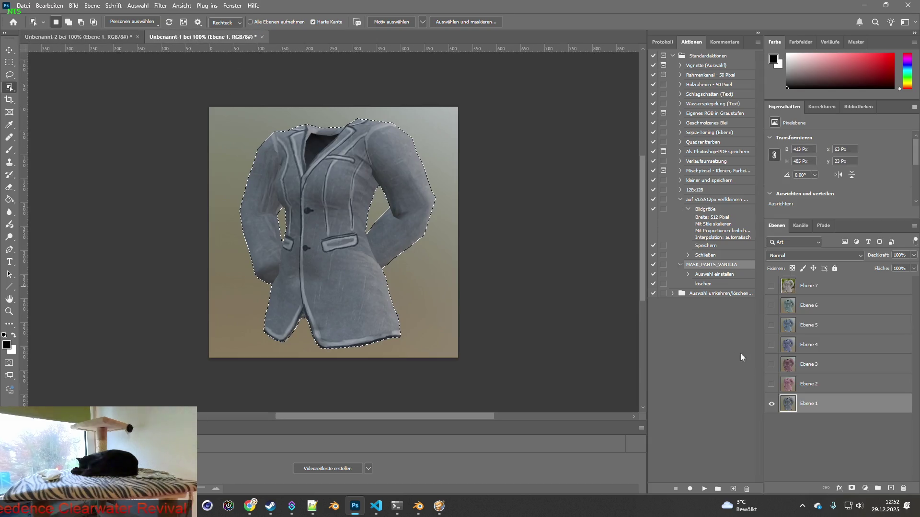
pyautogui.click(771, 285)
pyautogui.click(771, 384)
pyautogui.press('ctrl+d')
pyautogui.moveTo(209, 107); pyautogui.dragTo(530, 404)
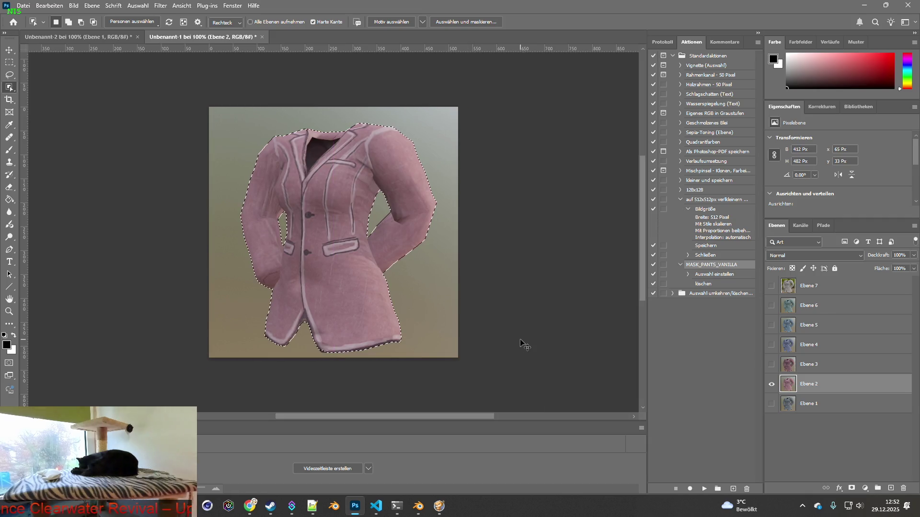
pyautogui.press('ctrl+c')
pyautogui.click(80, 36)
pyautogui.press('ctrl+v')
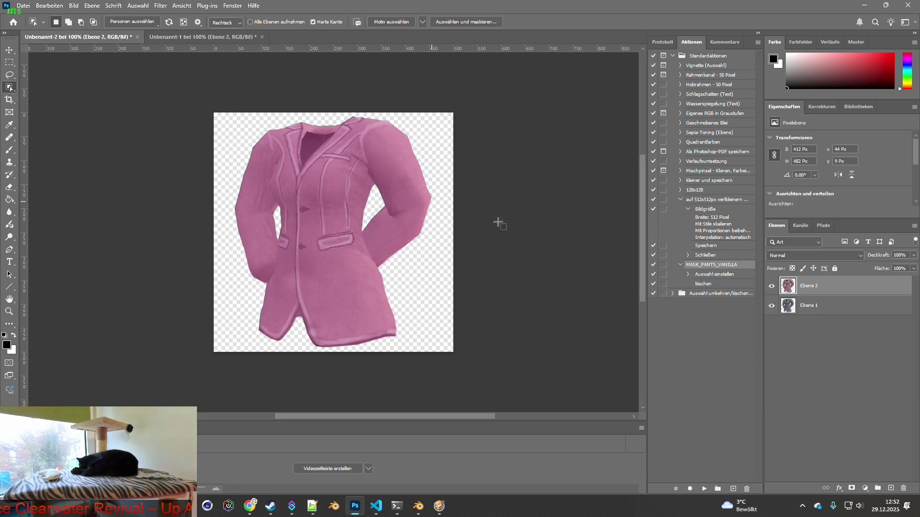
# - Show the mauve jacket layer and paste its cut-out into Unbenannt-2
pyautogui.click(201, 37)
pyautogui.click(771, 383)
pyautogui.click(771, 364)
pyautogui.click(426, 263)
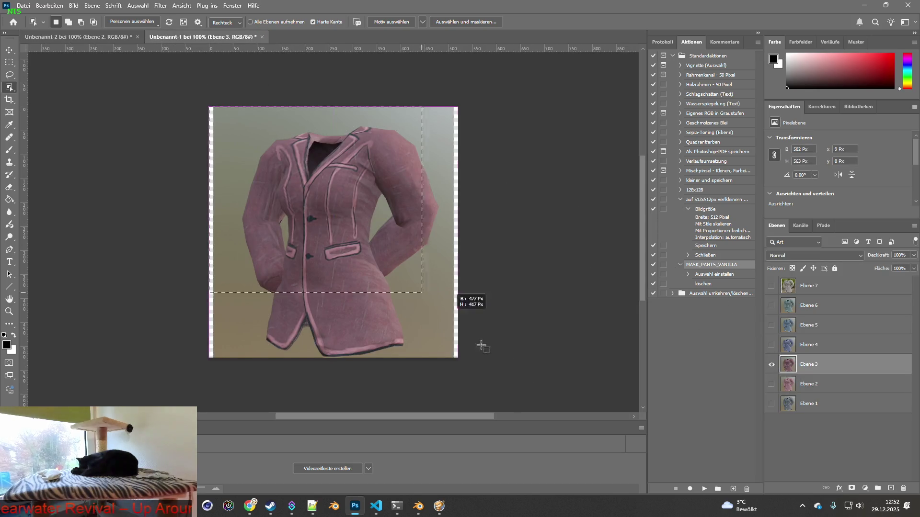
pyautogui.press('ctrl+c')
pyautogui.click(79, 37)
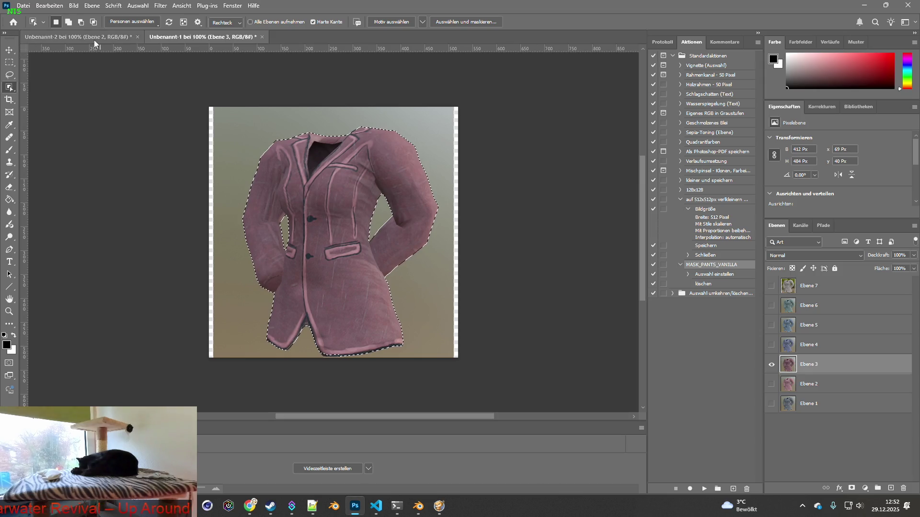
pyautogui.press('ctrl+v')
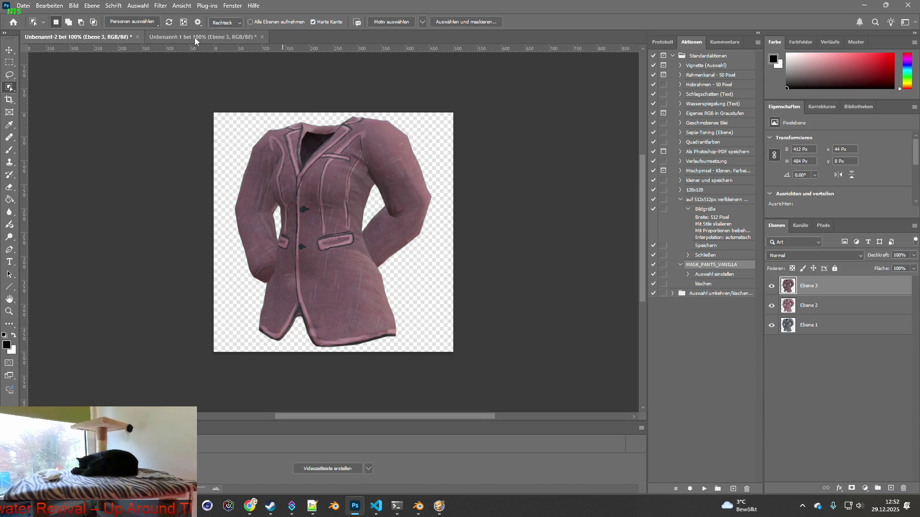
# - Show the blue jacket layer and paste its cut-out into Unbenannt-2
pyautogui.click(195, 38)
pyautogui.click(771, 364)
pyautogui.click(770, 345)
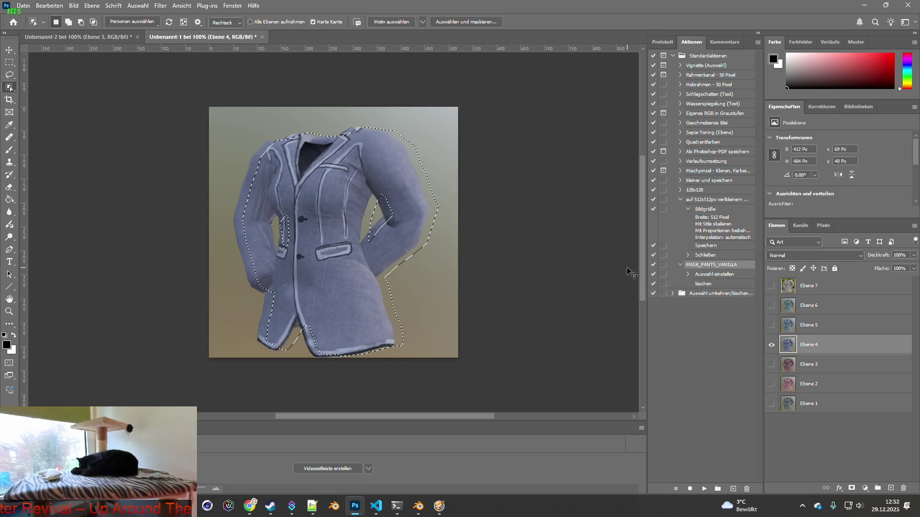
pyautogui.press('ctrl+d')
pyautogui.moveTo(175, 102); pyautogui.dragTo(511, 374)
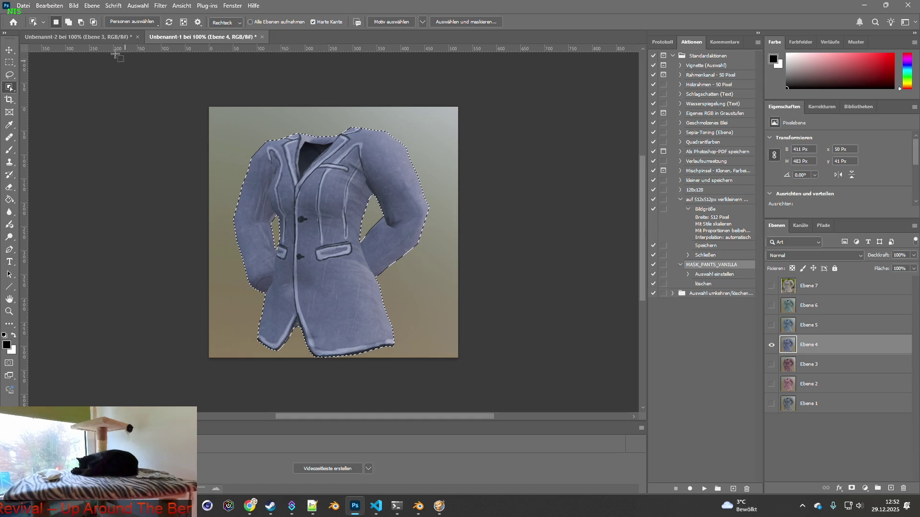
pyautogui.press('ctrl+c')
pyautogui.click(107, 37)
pyautogui.press('ctrl+v')
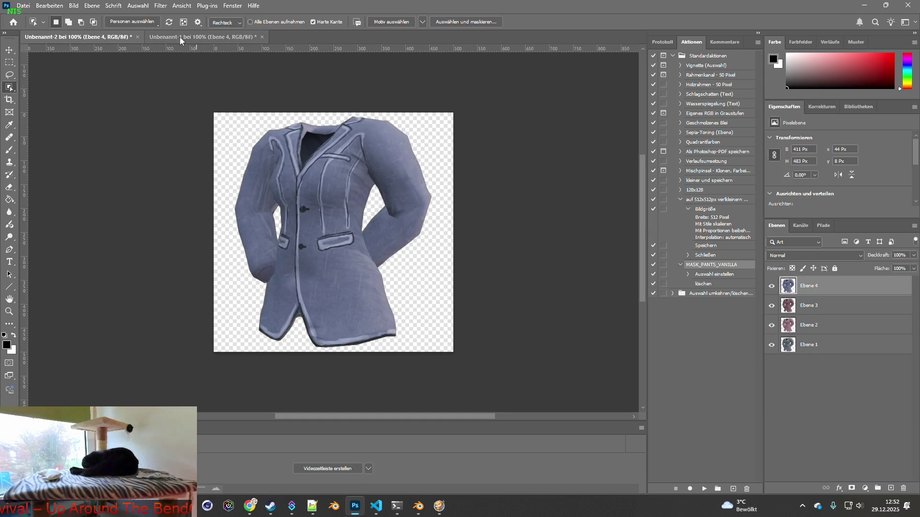
# - Show the steel-blue jacket layer and paste its cut-out into Unbenannt-2
pyautogui.click(194, 37)
pyautogui.click(771, 324)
_ _ _ _ _ _ _
• _Try it_:
Would you return all lines from the preceding listing that contain the word "moveTo"?

• _Finished task_:
pyautogui.moveTo(209, 107); pyautogui.dragTo(530, 404)
pyautogui.moveTo(175, 102); pyautogui.dragTo(511, 374)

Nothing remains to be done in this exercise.